With Iran war-driven disruption pushing energy prices higher, European governments are pressing the European Commission to respond with profit caps on energy companies, arguing the surge is already adding pressure to households and inflation. Spain’s Economy Minister Carlos Cuerpo said Saturday that finance ministers from Spain, Germany, Italy, Portugal and Austria had signed a letter to the Commission. Cuerpo made the letter public in an online post after the ministers agreed on the proposal, which calls for a bloc-wide mechanism for dealing with what they described as distortions in energy markets.

In the letter, dated Friday, the ministers pointed to how the conflict in the Middle East has raised oil prices and increased costs across Europe. “The conflict in the Middle East has caused oil prices to rise, placing a significant burden on the European economy and on European citizens,” the letter said. The ministers said they want the European Commission to make a “similar EU-wide contribution instrument,” arguing that the current environment includes both market distortion and “fiscal constraints.”

The ministers framed the policy goal as burden sharing, not only cost relief. “It is important to ensure that this burden is distributed fairly,” the letter said, adding that those who profit from the war’s consequences should contribute to easing the impact on the broader public. The letter said that with “current market distortions and fiscal constraints,” the Commission should develop the new instrument swiftly.

Cuerpo and his counterparts linked their push to earlier European action during the energy shock after Russia’s full-scale invasion of Ukraine. The letter recalled that in 2022 the EU imposed a “solidarity contribution” that included caps on excess energy profits, and it urged the Commission to build on that approach. The ministers’ proposal comes as Europe’s high dependence on imported oil and gas leaves it exposed to external supply shocks.

European inflation has been sensitive to energy and fuel costs, according to figures cited alongside the ministers’ letter. The annual inflation rate in the euro zone’s 21 countries rose to 2.5% in March from 1.9% in February, driven largely by higher oil prices.

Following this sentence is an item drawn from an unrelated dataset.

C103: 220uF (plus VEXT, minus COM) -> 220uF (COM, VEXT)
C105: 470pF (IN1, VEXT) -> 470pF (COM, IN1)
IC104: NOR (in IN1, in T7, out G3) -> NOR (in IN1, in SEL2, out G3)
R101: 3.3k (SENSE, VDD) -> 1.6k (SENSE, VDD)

For reference at the same time period, FRED’s vintage data show annual inflation in the United States measured by the consumer price index at 2.43400411037322% and core CPI at 2.4724624767640226%.

The energy pressure also reflects shipping disruptions tied to the Iran conflict. The ministers’ letter and the wider reporting around it pointed to Iran blocking most tanker traffic through the Strait of Hormuz, a key chokepoint for about 20% of global oil and gas. Europe’s exposure to changes in fuel supply is one reason the ministers argued that policy action should not wait as markets adjust.

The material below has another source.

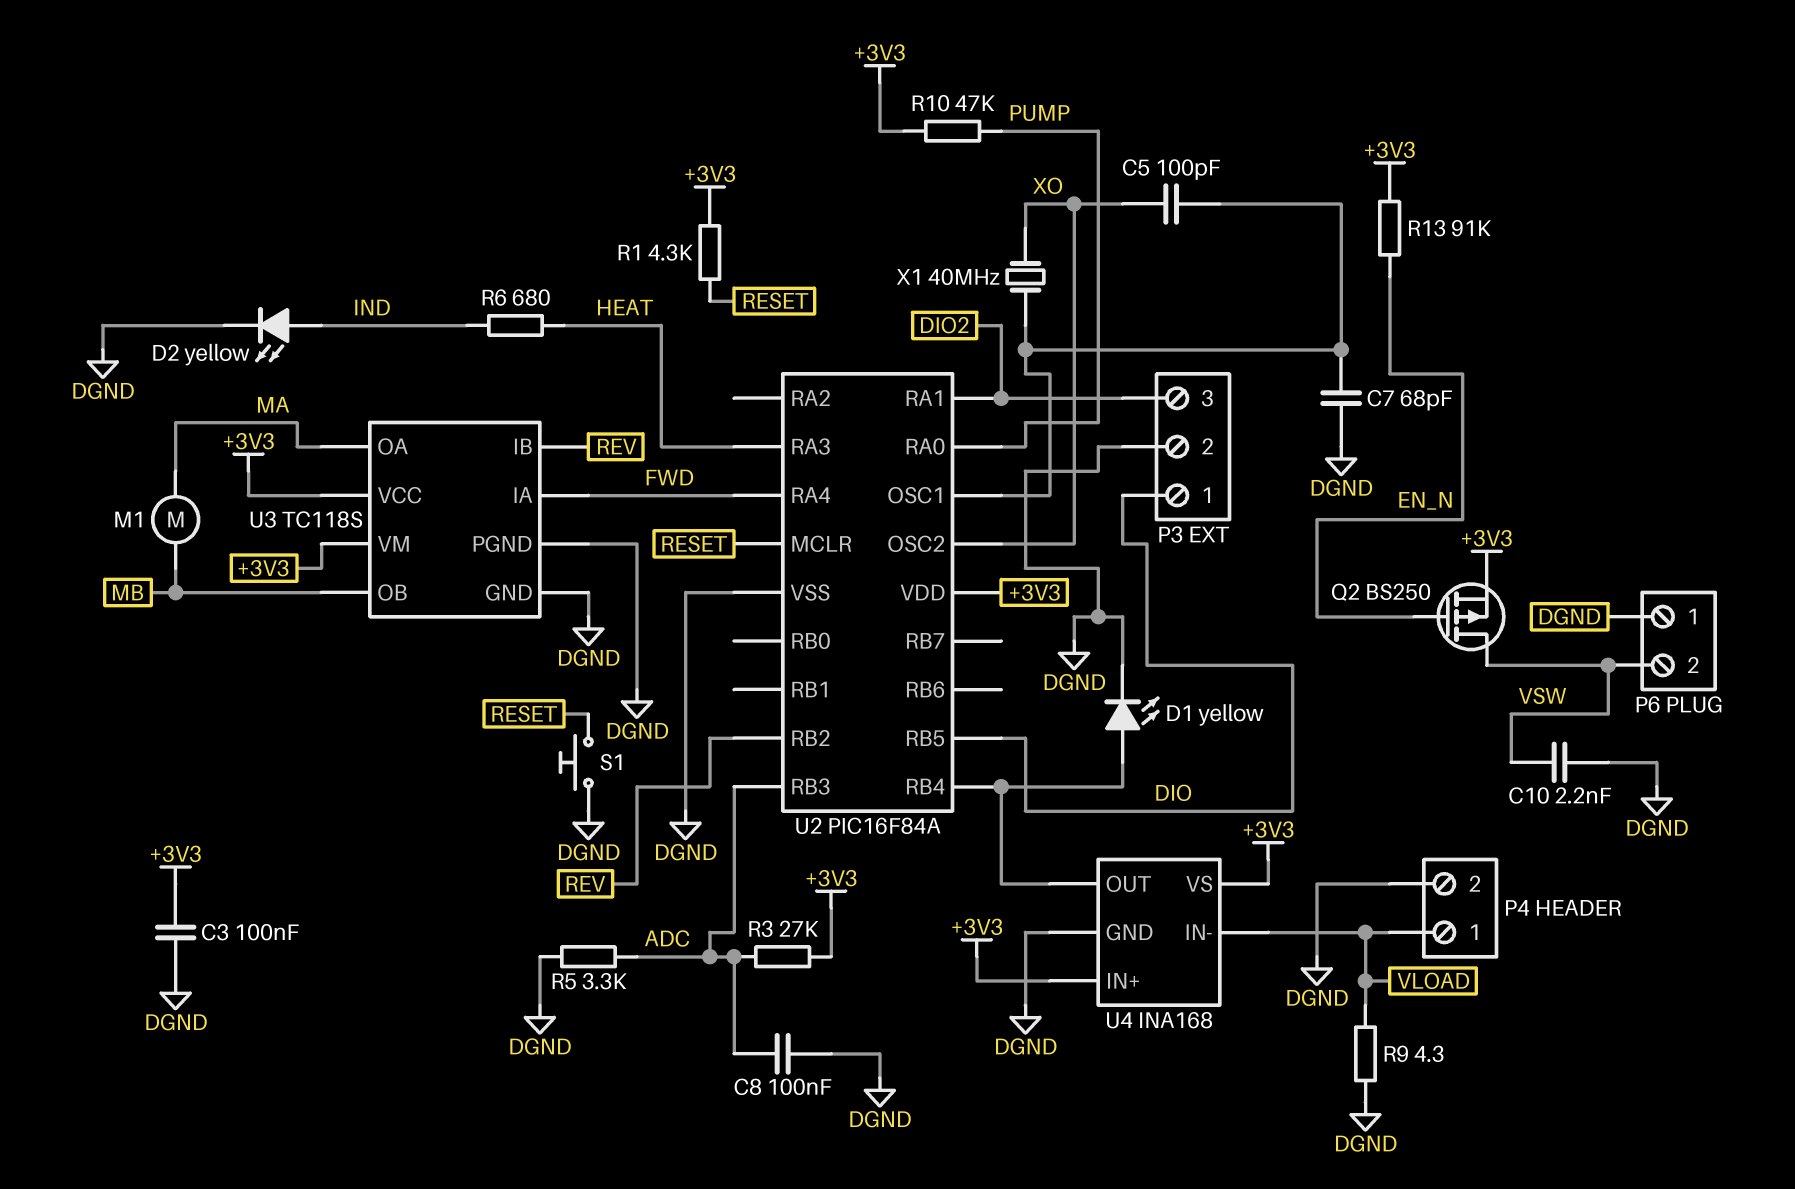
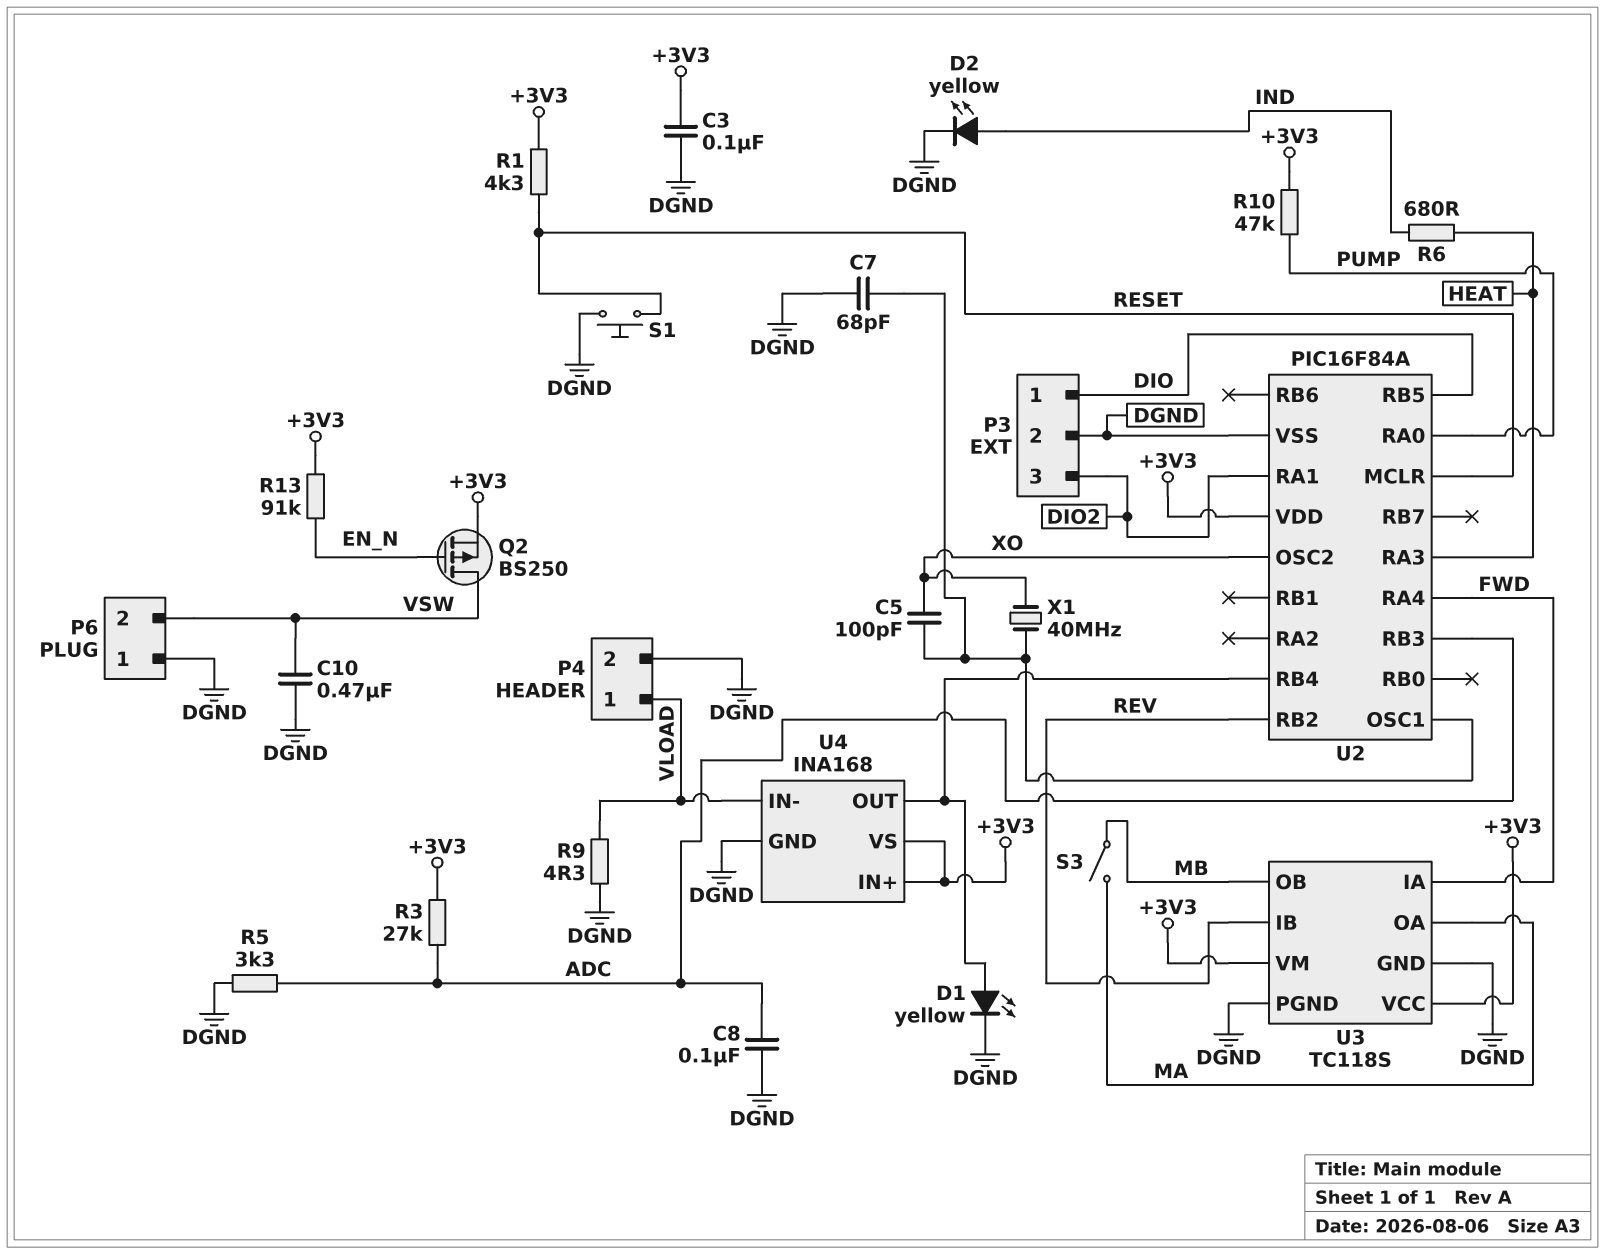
C10: 2.2nF (DGND, VSW) -> 470nF (DGND, VSW)
M1: motor (MA, MB) -> none
S3: none -> switch (MA, MB)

EU Energy Commissioner Dan Jorgensen warned this week that the disruption could keep energy prices elevated. He said the closure means fuel prices are unlikely to “go back to normal in a foreseeable future,” indicating that the situation could last beyond a short-term spike.

While the letter does not specify how the EU-wide windfall tax would be implemented, it sets out the ministers’ view that profit caps should target companies benefiting from the war-linked price surge. In their account, the goal is to reduce the risk that inflationary pressure and higher energy bills increasingly fall on households as markets remain distorted.